We continued shifting and adjusting all possible variables as we went along, evaluating the results: How much familiarity is too “safe”? On the other hand, when does it start to feel too foreign, too much like a different Museum altogether? Should we keep the existing typefaces? The existing color? In designing marks, all this balance must somehow be achieved in a space the size of an iPhone app button—adjusting just one variable requires many internal rounds of subtle iteration.
We eventually returned to core memory. As the question was formulated in an internal discussion, and many other similar efforts—what, exactly, is the organization’s core? We remembered that original logo for The Computer Museum and dove back into the archives to get a sense of that long-ago retired visual language. We stumbled onto a lot of older materials, among them a 1982 catalog that advertised some scarves, tiles, and pins but left the pattern rigid and tightly associated with the artifact. We could not envision simply going back to that, but it felt like an intriguing idea to explore.

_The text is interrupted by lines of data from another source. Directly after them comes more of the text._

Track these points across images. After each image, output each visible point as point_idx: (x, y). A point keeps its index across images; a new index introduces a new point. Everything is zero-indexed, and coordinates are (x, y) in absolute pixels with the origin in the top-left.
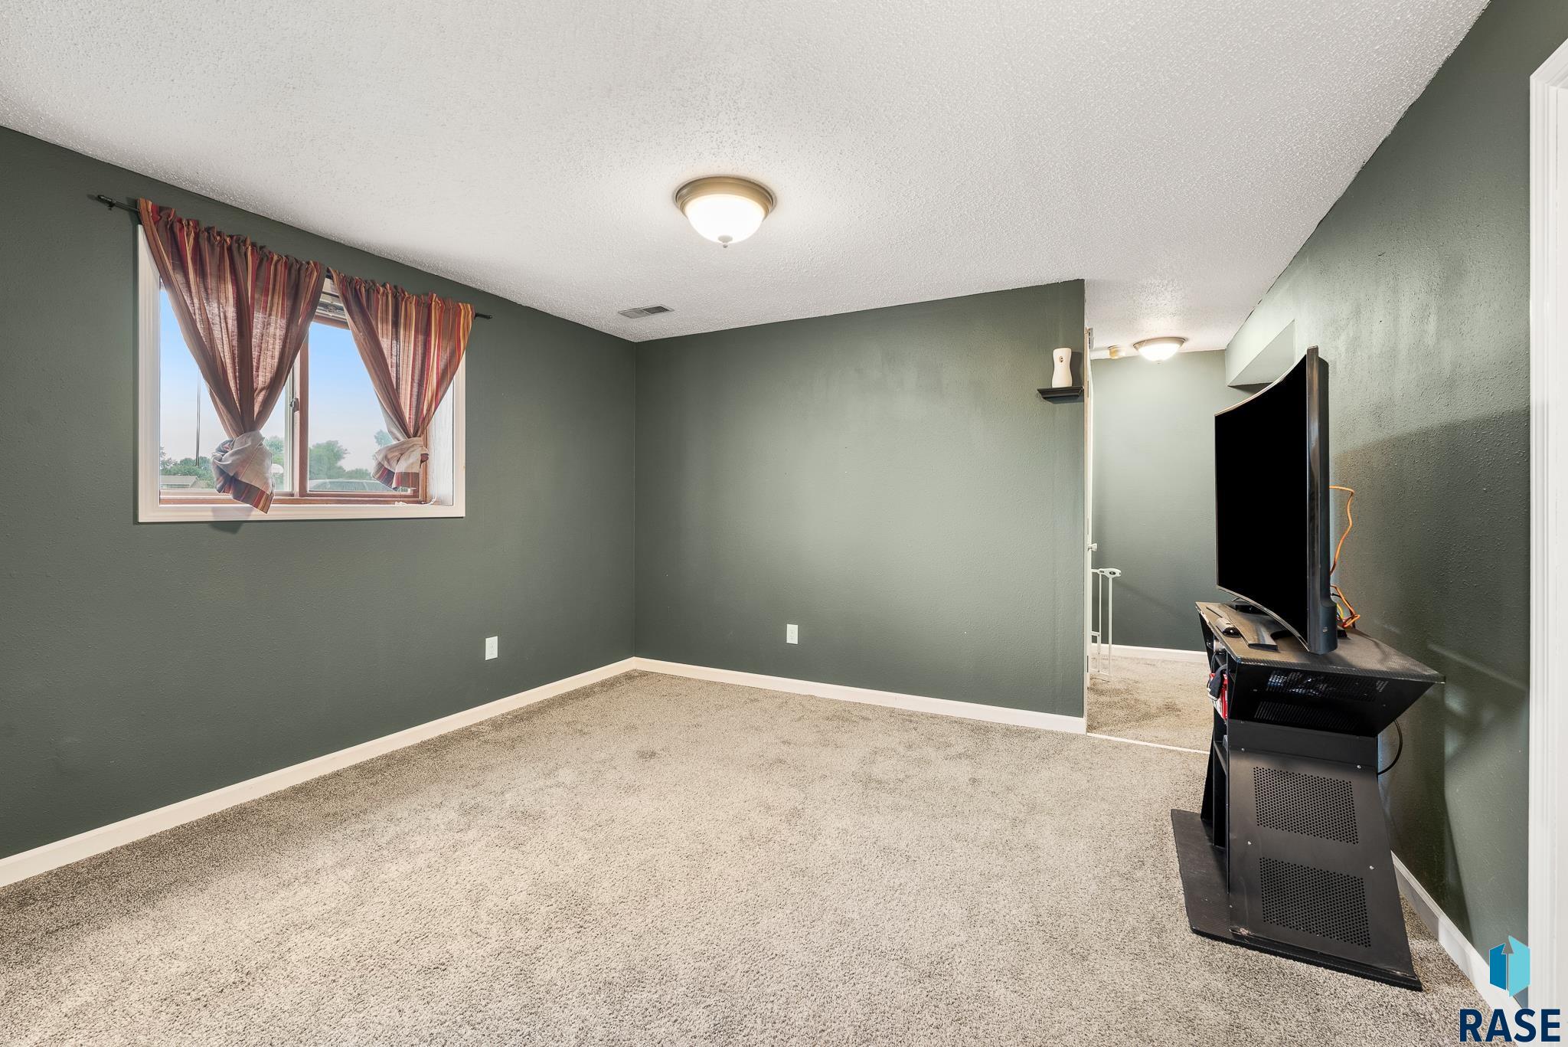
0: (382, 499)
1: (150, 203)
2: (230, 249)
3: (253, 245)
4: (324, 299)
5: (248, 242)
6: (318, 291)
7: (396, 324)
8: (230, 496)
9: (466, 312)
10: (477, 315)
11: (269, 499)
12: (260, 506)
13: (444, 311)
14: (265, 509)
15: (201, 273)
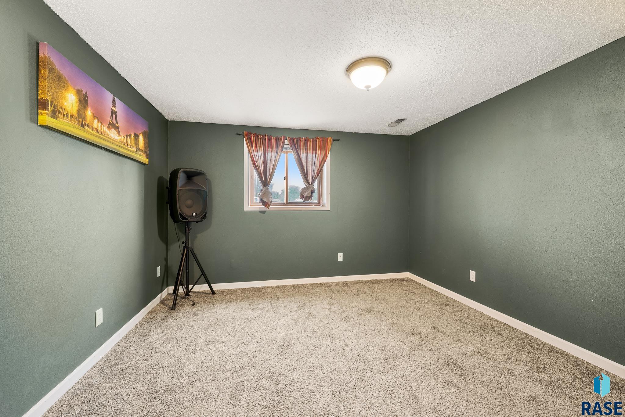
0: (308, 204)
1: (246, 132)
2: (262, 139)
3: (268, 136)
4: (285, 146)
5: (266, 135)
6: (283, 144)
7: (306, 149)
8: (261, 204)
9: (330, 140)
10: (334, 140)
11: (269, 205)
12: (267, 206)
13: (322, 141)
14: (268, 208)
15: (256, 146)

As we took further liberties with the pattern, a spark started to emerge, and that double meaning was our primary rationale when we presented it. Core continued to be a reference to the recording and documenting, but as it grew past that starting point, it could also be interpreted as growth, as sparks of creativity.
The core grid gained many layers of meaning—it took the museum back to its roots, it acknowledged its heritage but adapted the brand to a digital world that could not have been envisioned thirty years prior, at its initial conception. In a project where it was important both to signal change and to reaffirm identity, this narrative was too difficult to resist. When it was presented to the Museum, they saw it as a network, as a device that stems from a solid foundation but, like roots and branches, eventually reaches far beyond those initial surroundings. A framework that grows far beyond its initial foundation.
As the process developed, the grid started to work better as a stand-alone component. Its lines were too thin to be attached to the main logo; its connotations became too open to interpretation, its fluidity became too hard to contain. It was eventually developed mostly as a visual language that could support the new direction without being front and center.
After a few rounds of iteration, we returned to the foundation, to the core. In this case, this meant going back to the system we had already built, a visual language rooted in boldness, clarity, and simplicity—the very same elements we now needed to reaffirm as the Museum shifted strategies. We returned to DIN Engschrift, which had been there all along. A typeface whose origins date back to 1905 was there once again to provide the robust scaffolding to the idea, with the core pattern bouncing off its structure, breathing new life to a system that now seems obvious only in hindsight.
As this work starts to get rolled out, the system aligns with where CHM stands today—an authoritative institution deeply grounded in history, but one that aims to surpass its original intent, one that actively seeks to find new connections and grow far beyond its walls.
This remains very much front of mind as we continue this work. An idea that started as simple line patterns and crisp letterforms has now started to grow and expand into a broader network, a fluid intersection of things already built and others yet to come.